TASK OBJECTIVE
Of the lines in the data below, write out exactly those from the one holding "86 71 16.73" through the one holding "u v d — depth at each pixel (cm).", both included.

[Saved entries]

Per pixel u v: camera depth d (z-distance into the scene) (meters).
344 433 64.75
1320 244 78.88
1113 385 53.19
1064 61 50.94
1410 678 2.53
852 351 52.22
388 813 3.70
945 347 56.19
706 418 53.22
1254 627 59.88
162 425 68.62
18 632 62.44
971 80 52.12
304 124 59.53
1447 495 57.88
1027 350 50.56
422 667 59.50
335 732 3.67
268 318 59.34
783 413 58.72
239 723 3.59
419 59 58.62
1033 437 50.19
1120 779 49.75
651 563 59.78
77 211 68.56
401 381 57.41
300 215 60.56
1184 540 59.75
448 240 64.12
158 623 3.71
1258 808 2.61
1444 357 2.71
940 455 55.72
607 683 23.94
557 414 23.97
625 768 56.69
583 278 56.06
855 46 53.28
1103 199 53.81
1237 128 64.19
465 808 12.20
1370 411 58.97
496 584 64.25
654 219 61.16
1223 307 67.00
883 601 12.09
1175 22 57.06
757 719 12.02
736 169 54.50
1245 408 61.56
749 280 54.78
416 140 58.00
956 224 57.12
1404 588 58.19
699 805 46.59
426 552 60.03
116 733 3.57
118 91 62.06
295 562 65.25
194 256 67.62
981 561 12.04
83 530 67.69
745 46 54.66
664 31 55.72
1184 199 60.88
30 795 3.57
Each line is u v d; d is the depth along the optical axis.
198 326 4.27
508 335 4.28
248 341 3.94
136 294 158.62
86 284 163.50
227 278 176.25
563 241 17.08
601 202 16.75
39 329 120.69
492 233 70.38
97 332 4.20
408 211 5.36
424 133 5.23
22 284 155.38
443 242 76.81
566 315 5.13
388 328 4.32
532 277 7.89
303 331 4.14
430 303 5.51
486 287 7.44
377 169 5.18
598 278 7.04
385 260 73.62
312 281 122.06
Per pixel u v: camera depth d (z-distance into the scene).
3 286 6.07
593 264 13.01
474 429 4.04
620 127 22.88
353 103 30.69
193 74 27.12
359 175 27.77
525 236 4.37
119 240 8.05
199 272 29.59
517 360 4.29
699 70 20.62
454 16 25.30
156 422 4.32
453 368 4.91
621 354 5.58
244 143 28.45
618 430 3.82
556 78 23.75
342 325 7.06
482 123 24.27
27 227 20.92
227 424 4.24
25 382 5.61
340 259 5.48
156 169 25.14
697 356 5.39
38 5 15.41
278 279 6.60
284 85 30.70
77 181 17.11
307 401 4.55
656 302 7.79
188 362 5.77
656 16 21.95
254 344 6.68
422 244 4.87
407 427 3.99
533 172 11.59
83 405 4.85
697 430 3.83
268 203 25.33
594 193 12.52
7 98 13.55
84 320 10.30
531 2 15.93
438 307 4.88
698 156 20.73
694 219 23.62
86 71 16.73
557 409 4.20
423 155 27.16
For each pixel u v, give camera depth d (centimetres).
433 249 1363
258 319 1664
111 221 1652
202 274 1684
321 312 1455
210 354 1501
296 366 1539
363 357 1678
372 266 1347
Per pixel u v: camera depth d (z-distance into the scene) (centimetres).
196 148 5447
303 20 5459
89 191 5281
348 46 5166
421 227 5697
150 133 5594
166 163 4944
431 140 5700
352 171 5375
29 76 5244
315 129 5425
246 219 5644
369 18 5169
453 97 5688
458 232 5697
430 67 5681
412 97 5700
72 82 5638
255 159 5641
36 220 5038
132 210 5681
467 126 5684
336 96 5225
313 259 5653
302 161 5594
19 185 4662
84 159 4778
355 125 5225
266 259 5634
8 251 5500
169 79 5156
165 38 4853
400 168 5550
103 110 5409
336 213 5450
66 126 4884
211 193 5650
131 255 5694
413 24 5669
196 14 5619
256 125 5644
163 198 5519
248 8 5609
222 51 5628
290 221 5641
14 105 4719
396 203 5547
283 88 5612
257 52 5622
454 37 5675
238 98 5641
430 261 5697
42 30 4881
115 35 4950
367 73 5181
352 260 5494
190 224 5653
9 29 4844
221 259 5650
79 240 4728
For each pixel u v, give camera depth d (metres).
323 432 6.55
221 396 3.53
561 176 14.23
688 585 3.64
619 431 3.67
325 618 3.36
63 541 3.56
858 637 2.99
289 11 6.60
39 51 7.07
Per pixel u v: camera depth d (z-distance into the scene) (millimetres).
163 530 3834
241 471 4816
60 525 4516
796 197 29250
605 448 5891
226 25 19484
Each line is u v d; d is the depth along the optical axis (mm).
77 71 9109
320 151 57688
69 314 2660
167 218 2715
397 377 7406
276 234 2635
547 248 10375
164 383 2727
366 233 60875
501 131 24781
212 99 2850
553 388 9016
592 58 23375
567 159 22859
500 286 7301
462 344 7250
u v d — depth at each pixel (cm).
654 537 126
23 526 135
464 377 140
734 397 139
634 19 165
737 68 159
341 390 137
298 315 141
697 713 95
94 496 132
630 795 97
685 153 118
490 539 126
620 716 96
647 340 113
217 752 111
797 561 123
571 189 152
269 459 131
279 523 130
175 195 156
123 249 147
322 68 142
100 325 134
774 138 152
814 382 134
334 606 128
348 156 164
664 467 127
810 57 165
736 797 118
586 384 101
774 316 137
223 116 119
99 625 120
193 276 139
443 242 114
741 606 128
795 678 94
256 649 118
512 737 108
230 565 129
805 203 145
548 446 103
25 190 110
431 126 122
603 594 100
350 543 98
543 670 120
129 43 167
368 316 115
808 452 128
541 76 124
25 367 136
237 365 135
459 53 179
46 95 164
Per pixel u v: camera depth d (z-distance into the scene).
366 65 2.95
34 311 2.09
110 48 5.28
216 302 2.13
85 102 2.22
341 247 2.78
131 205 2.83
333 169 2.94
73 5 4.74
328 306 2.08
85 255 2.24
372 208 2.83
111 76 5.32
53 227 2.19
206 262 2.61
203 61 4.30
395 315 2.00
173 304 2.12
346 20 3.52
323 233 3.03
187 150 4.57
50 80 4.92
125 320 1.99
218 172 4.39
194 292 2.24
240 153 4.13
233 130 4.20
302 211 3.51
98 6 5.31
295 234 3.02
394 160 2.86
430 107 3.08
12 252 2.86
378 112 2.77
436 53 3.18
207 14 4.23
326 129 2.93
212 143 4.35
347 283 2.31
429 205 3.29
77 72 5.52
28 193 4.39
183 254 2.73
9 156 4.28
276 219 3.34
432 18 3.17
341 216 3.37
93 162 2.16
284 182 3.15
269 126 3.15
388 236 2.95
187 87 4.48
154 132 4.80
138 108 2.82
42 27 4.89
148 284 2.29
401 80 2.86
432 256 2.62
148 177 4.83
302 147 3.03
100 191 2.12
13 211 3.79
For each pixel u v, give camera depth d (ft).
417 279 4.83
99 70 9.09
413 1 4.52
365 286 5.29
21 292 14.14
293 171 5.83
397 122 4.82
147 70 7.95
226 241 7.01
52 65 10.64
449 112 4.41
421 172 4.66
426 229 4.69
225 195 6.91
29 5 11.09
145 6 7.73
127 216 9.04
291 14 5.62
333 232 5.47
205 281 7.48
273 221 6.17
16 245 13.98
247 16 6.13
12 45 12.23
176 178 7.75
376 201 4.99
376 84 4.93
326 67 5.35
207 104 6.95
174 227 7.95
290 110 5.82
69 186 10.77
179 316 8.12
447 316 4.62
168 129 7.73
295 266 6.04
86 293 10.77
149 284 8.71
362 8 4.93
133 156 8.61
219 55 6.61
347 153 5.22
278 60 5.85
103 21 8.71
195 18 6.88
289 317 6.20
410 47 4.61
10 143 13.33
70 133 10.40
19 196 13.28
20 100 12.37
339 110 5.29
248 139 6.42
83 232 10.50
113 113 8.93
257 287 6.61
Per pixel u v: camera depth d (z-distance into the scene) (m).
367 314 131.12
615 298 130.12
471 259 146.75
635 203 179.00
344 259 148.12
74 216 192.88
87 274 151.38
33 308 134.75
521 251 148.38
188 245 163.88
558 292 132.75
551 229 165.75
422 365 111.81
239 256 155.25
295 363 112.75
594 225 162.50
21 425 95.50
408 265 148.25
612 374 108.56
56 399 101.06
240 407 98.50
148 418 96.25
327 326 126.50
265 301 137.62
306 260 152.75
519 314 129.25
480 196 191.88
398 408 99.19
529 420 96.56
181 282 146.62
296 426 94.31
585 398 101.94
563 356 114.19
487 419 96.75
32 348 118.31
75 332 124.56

WORKED SOLUTION
86 71 16.73
557 409 4.20
423 155 27.16
For each pixel u v, give camera depth d (centimetres).
433 249 1363
258 319 1664
111 221 1652
202 274 1684
321 312 1455
210 354 1501
296 366 1539
363 357 1678
372 266 1347
Per pixel u v: camera depth d (z-distance into the scene) (centimetres).
196 148 5447
303 20 5459
89 191 5281
348 46 5166
421 227 5697
150 133 5594
166 163 4944
431 140 5700
352 171 5375
29 76 5244
315 129 5425
246 219 5644
369 18 5169
453 97 5688
458 232 5697
430 67 5681
412 97 5700
72 82 5638
255 159 5641
36 220 5038
132 210 5681
467 126 5684
336 96 5225
313 259 5653
302 161 5594
19 185 4662
84 159 4778
355 125 5225
266 259 5634
8 251 5500
169 79 5156
165 38 4853
400 168 5550
103 110 5409
336 213 5450
66 126 4884
211 193 5650
131 255 5694
413 24 5669
196 14 5619
256 125 5644
163 198 5519
248 8 5609
222 51 5628
290 221 5641
14 105 4719
396 203 5547
283 88 5612
257 52 5622
454 37 5675
238 98 5641
430 261 5697
42 30 4881
115 35 4950
367 73 5181
352 260 5494
190 224 5653
9 29 4844
221 259 5650
79 240 4728
For each pixel u v, give camera depth d (metres).
323 432 6.55
221 396 3.53
561 176 14.23
688 585 3.64
619 431 3.67
325 618 3.36
63 541 3.56
858 637 2.99
289 11 6.60
39 51 7.07
Per pixel u v: camera depth d (z-distance into the scene) (millimetres).
163 530 3834
241 471 4816
60 525 4516
796 197 29250
605 448 5891
226 25 19484
Each line is u v d; d is the depth along the optical axis (mm).
77 71 9109
320 151 57688
69 314 2660
167 218 2715
397 377 7406
276 234 2635
547 248 10375
164 383 2727
366 233 60875
501 131 24781
212 99 2850
553 388 9016
592 58 23375
567 159 22859
500 286 7301
462 344 7250
u v d — depth at each pixel (cm).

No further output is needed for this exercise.